D'après les observations d'un photographe de l'AFP, comme l'avaient dénoncé vendredi les insurgés et l'ONG Human Rights Watch, les pro-Kadhafi auraient effectivement eu recours à des des bombes à sous-munitions, interdites depuis 2010 par une convention internationale, car susceptibles de tuer et de mutiler à des dizaines de mètres autour de leur point d'impact.
Des morts, des blessés et des affamés
Vendredi, "nous avons eu cinq blessés qui ont dû subir une amputation", trois du pied et deux de la main a confirmé Mustafa, un kinésithérapeute devenu urgentiste par la force des choses à l'hôpital Hikma de Misrata.
Selon Jiraal, un Libyen rentré d'Angleterre pour prendre part au combat, les forces loyalistes ne tentent pas seulement de tuer les combattants adverses, mais elles cherchent à affamer la ville, par exemple "en attaquant l'usine de produits laitiers", qui s'est consumée toute la journée, ou en détruisant le site de purification d'eau.
De leur côté, les insurgés auraient détruit samedi quatre chars qui étaient dissimulés dans des maisons pour échapper aux raids de l'Otan, a affirmé un médecin présent sur les lieux.
Des évacuations par voie maritime
Alors que les combats ne semblent pas près de s'arrêter et que la situation humanitaire empire, Médecins sans frontières a annoncé avoir évacué par voie maritime 99 blessés, dont dix dans un état critique, vers Zarzis, dans le Sud tunisien, où le Croissant rouge et les autorités sanitaires les ont pris en charge.
De même, c'est par la mer que l'Organisation internationale pour les migrations, qui a affrété un second bateau, a indiqué avoir permis à des milliers de réfugiés de quitter le pays. Dans des conditions plus que précaires, ils survivaient dans un camp situé près de Misrata.
Les rebelles de nouveau à l'offensive
Dans l'est de la Libye, le front a encore bougé. Progressant de nouveau vers l'ouest, les insurgés partis de Misrata ont repris une quarantaine de kilomètres en direction de Brega, l'un des ports pétroliers du pays. Mais à mi-chemin ils ont essuyé une attaque meurtrière de roquettes, ont indiqué des responsables de l'hôpital d'Ajdabiya qui ont réceptionné six corps sans vie et une vingtaine de blessés.

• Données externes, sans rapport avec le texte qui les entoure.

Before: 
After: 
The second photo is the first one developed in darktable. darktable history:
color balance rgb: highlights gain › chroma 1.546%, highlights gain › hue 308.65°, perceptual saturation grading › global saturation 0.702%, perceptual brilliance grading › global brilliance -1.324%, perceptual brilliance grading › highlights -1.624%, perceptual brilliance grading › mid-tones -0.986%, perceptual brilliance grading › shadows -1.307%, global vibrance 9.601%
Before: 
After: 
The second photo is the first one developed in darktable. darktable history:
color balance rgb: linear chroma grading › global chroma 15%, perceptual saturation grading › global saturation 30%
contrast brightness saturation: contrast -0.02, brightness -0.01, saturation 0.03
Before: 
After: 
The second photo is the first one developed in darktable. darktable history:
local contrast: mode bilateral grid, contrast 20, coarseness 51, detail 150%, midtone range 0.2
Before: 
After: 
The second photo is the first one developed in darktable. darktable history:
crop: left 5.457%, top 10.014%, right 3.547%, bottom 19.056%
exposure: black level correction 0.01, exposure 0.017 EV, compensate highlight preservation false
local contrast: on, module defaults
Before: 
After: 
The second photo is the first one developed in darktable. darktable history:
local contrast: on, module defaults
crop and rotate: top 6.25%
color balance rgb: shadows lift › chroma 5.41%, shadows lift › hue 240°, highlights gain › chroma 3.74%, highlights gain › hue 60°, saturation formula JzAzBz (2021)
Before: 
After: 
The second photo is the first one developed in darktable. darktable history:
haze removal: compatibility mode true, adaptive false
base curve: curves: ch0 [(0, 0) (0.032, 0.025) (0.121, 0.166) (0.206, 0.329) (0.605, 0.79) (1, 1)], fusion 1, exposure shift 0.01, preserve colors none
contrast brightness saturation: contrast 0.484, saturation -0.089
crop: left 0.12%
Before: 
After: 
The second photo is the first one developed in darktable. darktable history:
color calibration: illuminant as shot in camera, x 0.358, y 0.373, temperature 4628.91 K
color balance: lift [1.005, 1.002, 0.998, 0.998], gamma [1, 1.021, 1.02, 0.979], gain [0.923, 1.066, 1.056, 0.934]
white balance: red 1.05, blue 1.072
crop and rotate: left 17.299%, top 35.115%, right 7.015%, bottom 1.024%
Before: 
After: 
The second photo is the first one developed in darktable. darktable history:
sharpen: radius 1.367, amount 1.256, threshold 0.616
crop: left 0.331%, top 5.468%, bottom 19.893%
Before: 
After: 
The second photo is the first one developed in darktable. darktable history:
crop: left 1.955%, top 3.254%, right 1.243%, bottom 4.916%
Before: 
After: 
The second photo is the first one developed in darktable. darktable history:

"J'étais là-bas, au km 40. Il y a beaucoup de petites roquettes Grad qui nous sont tombées dessus" a raconté à l'AFP Maher Salim, un combattant insurgé d'une trentaine d'années. De même, un journaliste de l'AFP a témoigné avoir vu trois corps carbonisés et de nombreux blessés, dont les plus graves devaient être acheminés vers Benghazi.
L'Otan poursuit ses opérations, mais manquerait de munitions
Dans le même temps, l'intervention de l'Otan a redoublé d'intensité, l'aviation menant comme ces trois derniers jours des bombardements intensifs pour leur ouvrir la route de Brega ont indiqué les insurgés.
Par ailleurs selon l'agence officielle Jana, les avions de chasse de l'Alliance atlantique auraient de nouveau attaqué Syrthe, la ville natale de Mouammar Khadahi, et la région d'Al-Hira, au sud de Tripoli.
Toujours sur le terrain militaire, selon le Washington Post qui cite des hauts responsables de l'Otan, il est à noter que les forces alliées seraient à court de certains types de munitions et en particulier de bombes de précision. De là, l'idée que sans les Etats-Unis, France, Royaume-Uni et consorts ne seraient pas en mesure de gérer une telle offensive...
Pendant ce temps sur la scène diplomatique...
Quoi qu'il en soit, sur le terrain diplomatique, d'une même voix, Barack Obama, David Cameron et Nicolas Sarkozy ont réaffirmé vendredi dans quatre journaux de premier plan qu'il était "impossible d'imaginer que la Libye ait un avenir avec Kadhafi".
Côté russe, on estime que l'Otan a d'ores et déjà outrepassé le mandat délivré par l'ONU et l'on appelle à "avancer vers un règlement politique et diplomatique".
Côté Français, en la personne d'Alain Juppé, le ministre des Affaires étrangères, on assure qu'il n'est "nul besoin d'une nouvelle résolution" onusienne pour faire tomber Kadhafi, vu sa perte totale de légitimité.